PASSAGE FOR REVIEW:

The Manor Studio (a.k.a. The Manor) was a recording studio in the manor house at the village of Shipton-on-Cherwell in Oxfordshire, England, north of the city of Oxford.

Overview
The Manor and its outbuildings are listed Grade II on the National Heritage List for England.

The Manor was the third residential recording studio in the United Kingdom. The first being Ascot Sound Studios built between 1970 and 1971 by John Lennon in an addition to his Tittenhurst Park mansion, where he recorded his Imagine album. The second being Rockfield Studios in Monmouthshire. The concept was pioneered in 1969 by French musician Michel Magne in the Château d'Hérouville.

The manor house was owned by Richard Branson and used as a recording studio for Virgin Records, although artists signed to other labels also used the studios. Tom Newman and Simon Heyworth assisted in its construction and worked on various albums at the studio.

The first officially released album to be recorded there, while the studio was still being given its finishing touches in late 1971, was Let's Make Up And Be Friendly, a farewell reunion album by members of the Bonzo Dog Band. The most famous album to be recorded there was perhaps Tubular Bells by Mike Oldfield, during 1972–73 when Oldfield was given a week to record an LP at the studio. Vivian Stanshall, formerly of the Bonzo Dog Band, was recording his own first solo album there immediately afterwards, which led to his guest role as Master of Ceremonies on Tubular Bells. Sandy Denny also began her second solo album Sandy there in March 1972.

In April 1995, after the takeover of Virgin Records by EMI, The Manor Studio was closed as a recording studio by EMI. It is now the country home of the Marquess of Headfort.

In 2010, NME reported that the Manor was up for sale for £5.75 million.

Studio facilities

The facilities were advertised as follows, as of 1973:

16/8/4 track studio
60 minutes from London
100 acre grounds
Resident engineers
Resident cooks
Room for producers, musician's partners, roadies
Day and Night recording
Free food and beds
Good rates etc

16 Track Ampex
20 Channel desk
Equalization
Dolby noise reduction
Quadrophonic monitoring
Phasing facilities
Echo facilities: tapes/plates/springs/drums
Grand piano
Room for 40 musicians etc

Partial list of albums recorded at The Manor

 Let's Make Up and Be Friendly (1971–72) – The Bonzo Dog Band – the first band to use the studio, in November 1971
 Rock On (December 1971) – The Bunch featuring Sandy Denny, Richard Thompson, Trevor Lucas and others.

GIVEN RECORDS:
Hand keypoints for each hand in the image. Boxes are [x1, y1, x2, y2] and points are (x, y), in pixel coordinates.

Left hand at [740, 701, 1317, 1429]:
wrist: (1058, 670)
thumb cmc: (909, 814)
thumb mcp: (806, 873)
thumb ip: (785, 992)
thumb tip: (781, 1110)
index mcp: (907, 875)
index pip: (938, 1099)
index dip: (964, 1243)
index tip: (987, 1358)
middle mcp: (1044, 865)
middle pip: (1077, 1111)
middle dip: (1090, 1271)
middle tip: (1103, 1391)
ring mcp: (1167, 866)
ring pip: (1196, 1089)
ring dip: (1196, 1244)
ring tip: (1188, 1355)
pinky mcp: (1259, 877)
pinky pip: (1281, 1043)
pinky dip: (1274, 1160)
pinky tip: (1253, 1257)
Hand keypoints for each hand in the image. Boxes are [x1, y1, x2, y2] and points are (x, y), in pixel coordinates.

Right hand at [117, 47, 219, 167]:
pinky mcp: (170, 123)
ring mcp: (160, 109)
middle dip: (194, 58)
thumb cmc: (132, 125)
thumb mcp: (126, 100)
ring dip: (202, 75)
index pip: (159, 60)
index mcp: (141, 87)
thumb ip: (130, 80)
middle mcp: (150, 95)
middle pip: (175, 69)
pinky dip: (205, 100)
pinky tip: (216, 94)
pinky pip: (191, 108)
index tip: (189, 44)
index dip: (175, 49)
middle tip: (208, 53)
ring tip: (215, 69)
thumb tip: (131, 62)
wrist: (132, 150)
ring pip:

==

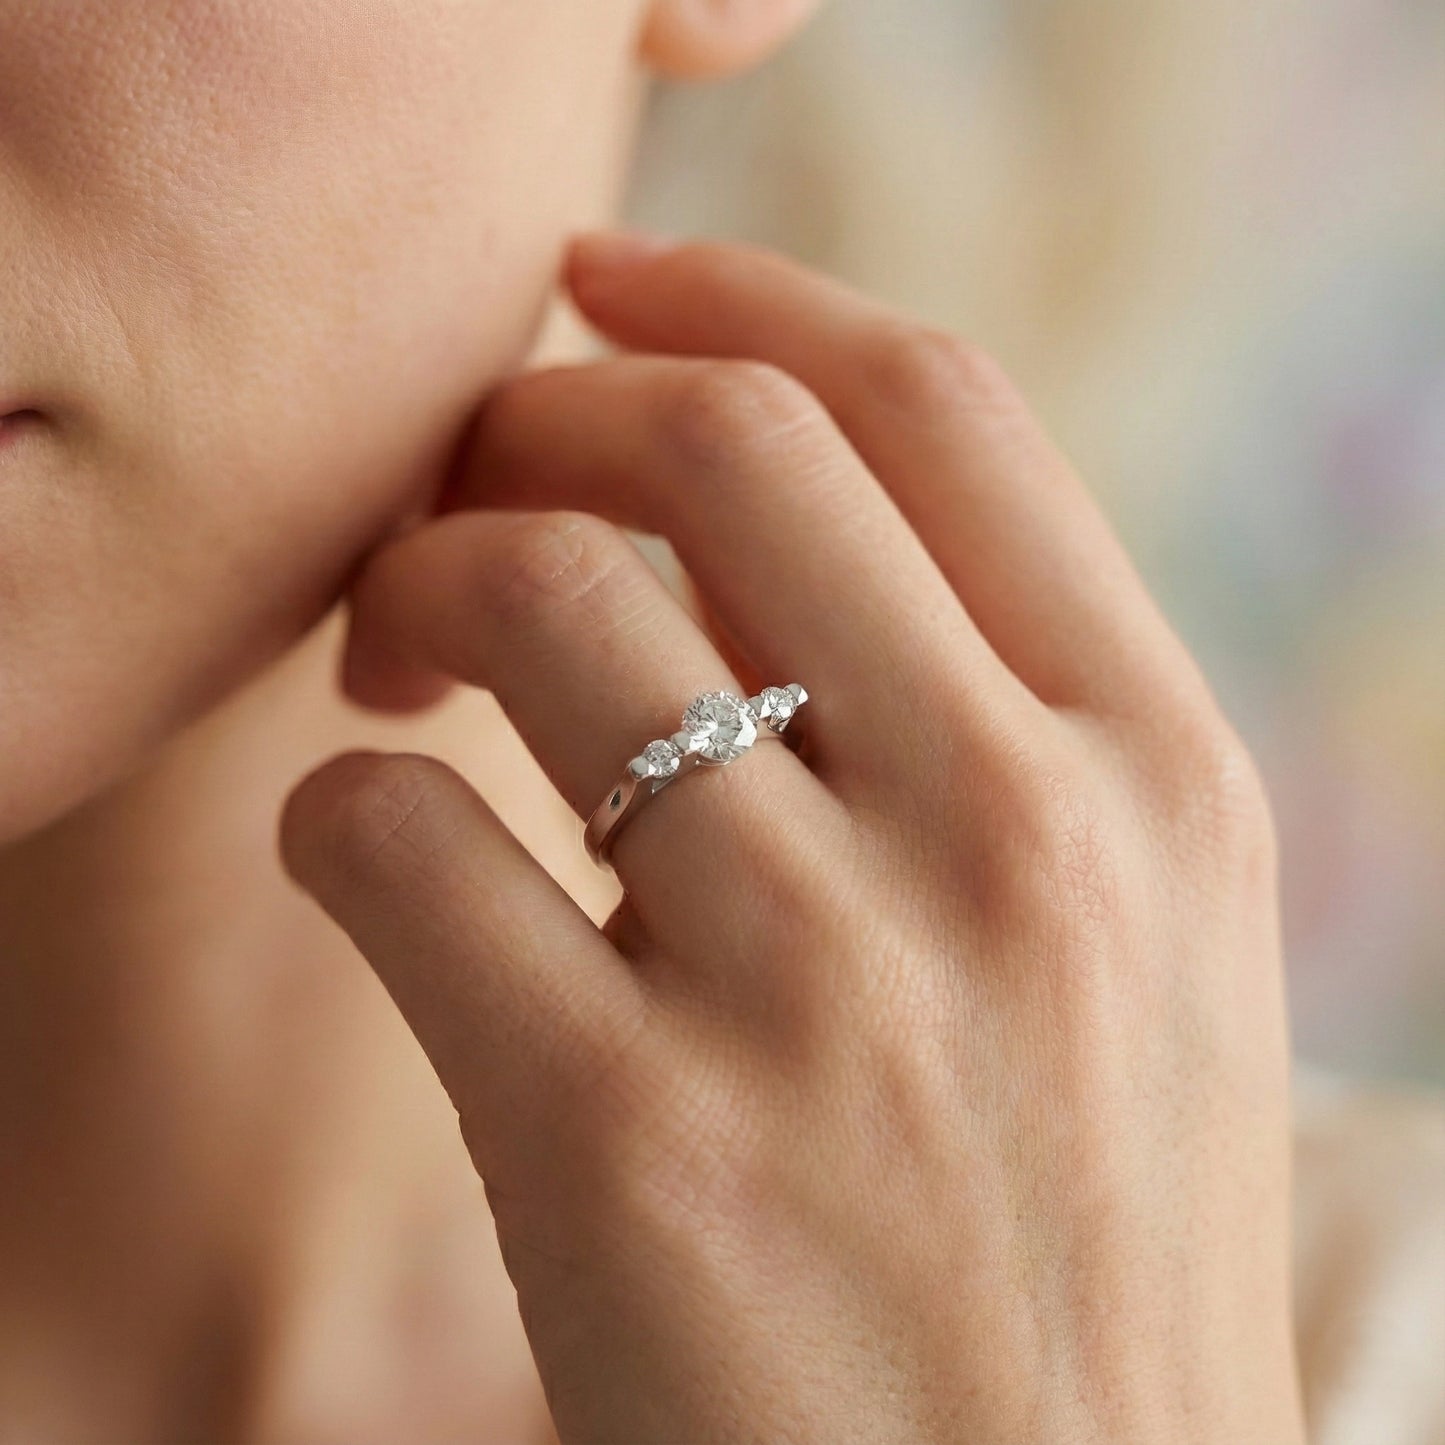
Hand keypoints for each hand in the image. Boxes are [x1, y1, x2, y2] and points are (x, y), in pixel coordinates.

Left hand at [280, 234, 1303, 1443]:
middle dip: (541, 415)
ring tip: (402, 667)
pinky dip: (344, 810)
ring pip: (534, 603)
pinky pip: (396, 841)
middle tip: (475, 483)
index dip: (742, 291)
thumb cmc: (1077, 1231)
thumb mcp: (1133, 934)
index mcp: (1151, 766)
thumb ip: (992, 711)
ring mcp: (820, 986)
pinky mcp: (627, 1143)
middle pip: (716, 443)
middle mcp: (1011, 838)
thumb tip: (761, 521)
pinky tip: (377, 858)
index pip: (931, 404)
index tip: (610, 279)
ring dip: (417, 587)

QUESTIONS:
A. In the Manor Studio article above, rewrite the paragraph beginning "The first officially released album to be recorded there" as a short bulleted list that keeps its main facts.
B. According to the Manor Studio article, when did EMI close the studio?
C. Continue the partial album list in the Manor Studio article, starting after its last entry.

OUTPUTS FOR THE TASKS:
A.
- The first officially released album recorded at the studio was *Let's Make Up And Be Friendly*, a farewell reunion album by members of the Bonzo Dog Band. It was recorded in late 1971, while the studio was still being finished.
- Perhaps the most famous album made there was Mike Oldfield's *Tubular Bells*, recorded in 1972–73. Oldfield was given a week to record an LP.
- Vivian Stanshall, formerly of the Bonzo Dog Band, recorded his first solo album there right afterwards. This led to his guest role as Master of Ceremonies on *Tubular Bells*.
- Sandy Denny began her second solo album, *Sandy*, there in March 1972.

B. April 1995

C.
 Sandy (1972) – Sandy Denny
 Trouble at Mill (March 1972) – King Earl Boogie Band
 Two Weeks Last Summer (April 1972) – Dave Cousins 
 The Academy in Peril (1972) – John Cale
 Mekanïk Destruktïw Kommandöh (1972–73) – Magma
 Flying Teapot (1972–73) – Gong
 Tubular Bells (September 1972 – March 1973) – Mike Oldfield
 Men Opening Umbrellas Ahead (1973) – Vivian Stanshall
 Double Diamond (1973) – If
 Legend (May 1973) – Henry Cow
 Castle in Spain (June 1973) – CCC Inc.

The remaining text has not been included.